The same havens are, of course, also used as a threat to democratically elected governments. “Tax us and we'll leave” is the perpetual threat of the wealthy, not that many could face the tedium of living in these places. That they are populated by accountants, lawyers and bankers does not suggest that they are the global hubs of excitement.

They also have a feature in common. That, of course, is the Queen's head on their stamps. These days it is pretty much a signifier of having tax havens status. And now we know that is not by chance.

The Guardian is running stories this week suggesting that in the early 1970s the Queen did her very best to alter UK law to make sure that her financial secrecy was preserved. As they note (and such is the significance of the matter, the length of quote is appropriate):

The Queen lobbied the government to change proposed new legislation so that she could hide the true scale of her private wealth, according to documents unearthed by the Guardian in the National Archive.

The papers, which the Guardian is publishing this week, suggest that the constitutional process of Queen's consent, under which the monarch and her lawyers are given advance sight of bills coming into parliament, enabled her to keep shareholdings secret.

The agreement made under the Heath government in the early 1970s meant that her financial interests, believed to run into hundreds of millions of pounds, were hidden in a state-backed shell corporation.

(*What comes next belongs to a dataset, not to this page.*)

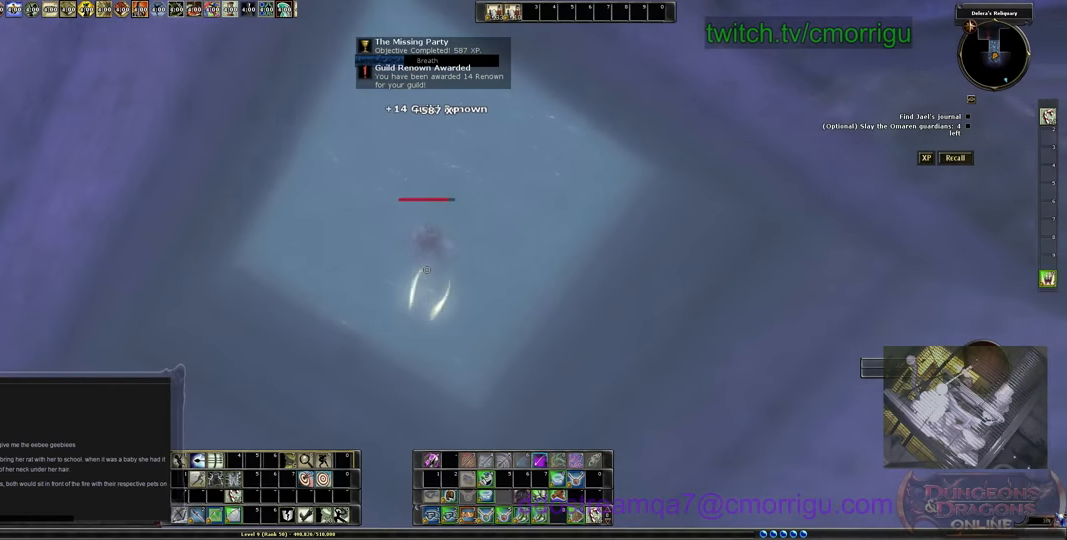
{"keys": ["w"], "events": []}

I would add that it is not appropriate to dismiss this as an early 1970s story, and say ‘just move on'. The early 1970s were very much the time when many havens were establishing their activities, almost as if they knew that Thatcher would relax exchange controls and let the money flow unchecked toward them from 1980 onwards. I have written two books on this subject; this period was pivotal in the creation of the curse we still have.

And it does rather look like the Queen lent her support for secrecy, which was the real product they sell.

It was not without reason that in 2009 I had to provide a new definition of tax havens, rebranding them as secrecy jurisdictions, which is a term that has stuck in academic and other literature since then.

A secrecy jurisdiction is a place that creates legislation for the benefit of people not resident in that place that then provides a deliberate veil of legally enforced secrecy to disguise the identity of those taking advantage of that legislation.

The purpose of this definition was to target the real problem, name it, and at the same time provide the remedy, and it worked. Campaigns for automatic information exchange, country-by-country reporting and beneficial ownership registration all followed from that redefinition.

And now we know that the Queen was definitely on the side of secrecy.

And you wonder why London is the centre of a hub of tax havens with her head on their stamps? Wonder no more.